Every day the stock doesn’t move, theta is eating your position.

Intuition: “How many days can I survive waiting for my move?”

  • Option costs $2.00, theta is -$0.02 → you lose 1%/day → you have weeks
  • Option costs $1.00, theta is -$0.10 → you lose 10%/day → you have days

The Ratio That Matters: Gamma/Theta

Flip of the seller’s ratio:

Gamma/Theta = how much leverage you get per dollar of decay

High ratio → cheap lottery ticket, good buy
Low ratio  → expensive, slow option, bad buy

Delta — How to Read It Intuitively

Delta tells you two things at once:

  1. Your exposure — “I have 0.30 delta” means “I’m behaving like I own 30 shares”
  2. Rough probability — A 0.30 delta call has roughly a 30% chance of expiring ITM

As a seller: You want to sell options with delta 0.15-0.30 (far enough OTM that they’ll likely expire worthless, but still have enough premium to be worth selling).

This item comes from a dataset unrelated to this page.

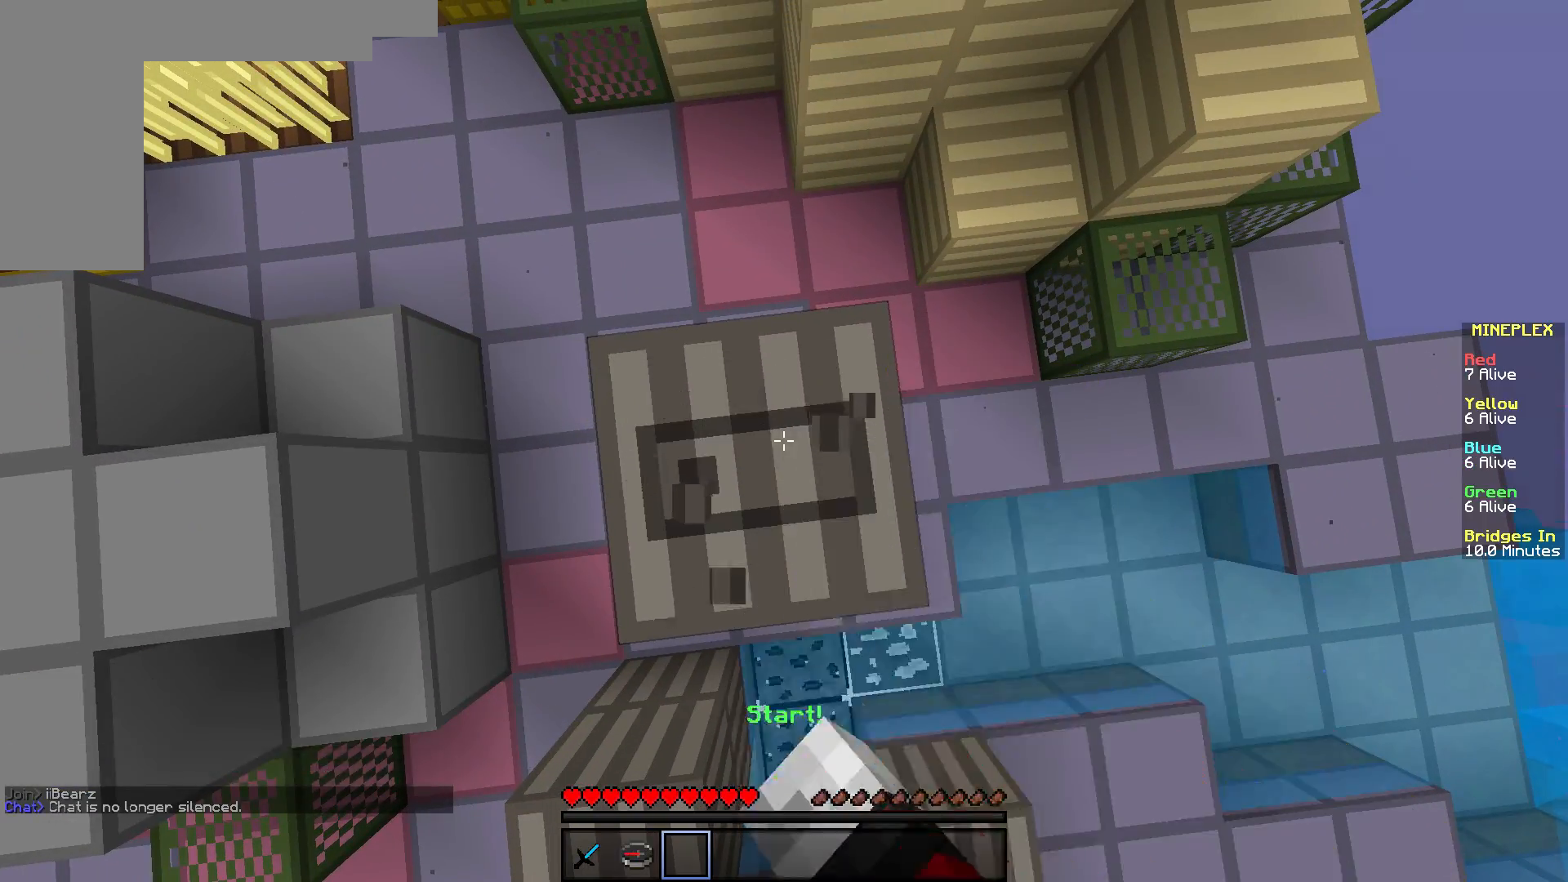
{"keys": [], "mouse": ["left"], "events": []}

As a buyer: You pick delta based on your conviction:

  • Delta 0.50 (ATM) → balanced, moves dollar-for-dollar with stock at 50%
  • Delta 0.20 (OTM) → cheap, needs a big move, but huge % gains if it hits

Cheat Sheet: Glancing at an Option Chain

You see… Seller thinks Buyer thinks
Theta: -$0.12, Gamma: 0.03 “Ratio 4:1, I’m well paid for this risk” “Expensive to hold, need a fast move”
Theta: -$0.02, Gamma: 0.08 “Terrible, gamma will kill me for 2 cents/day” “Cheap lottery ticket, explosive if it moves”
Delta: 0.15 “Good, 85% chance it expires worthless” “Need a big move, but if it hits, 5-10x return”
Delta: 0.50 “Risky to sell, coin flip” “Balanced bet, solid gains on any move”

The Visual Mental Map

              Seller's Sweet Spot
                    ↓
    |----[OTM]----[ATM]----[ITM]----|
    
    Low gamma         HIGH gamma        Low gamma
    Low theta         HIGH theta         Low theta
    Low delta         ~0.50 delta       High delta
    
    Seller likes:  slightly OTM (delta 0.15-0.30), 30-45 DTE
                   → theta is strong but gamma hasn't spiked yet
    
    Buyer likes:   ATM or slightly OTM, high volatility expected
                   → gamma is high, any move gets amplified

The One Sentence Summary

Sellers sell time (theta) and fear gamma. Buyers buy gamma and fear time (theta). When you look at a chain, the theta/gamma ratio instantly tells you who the option favors.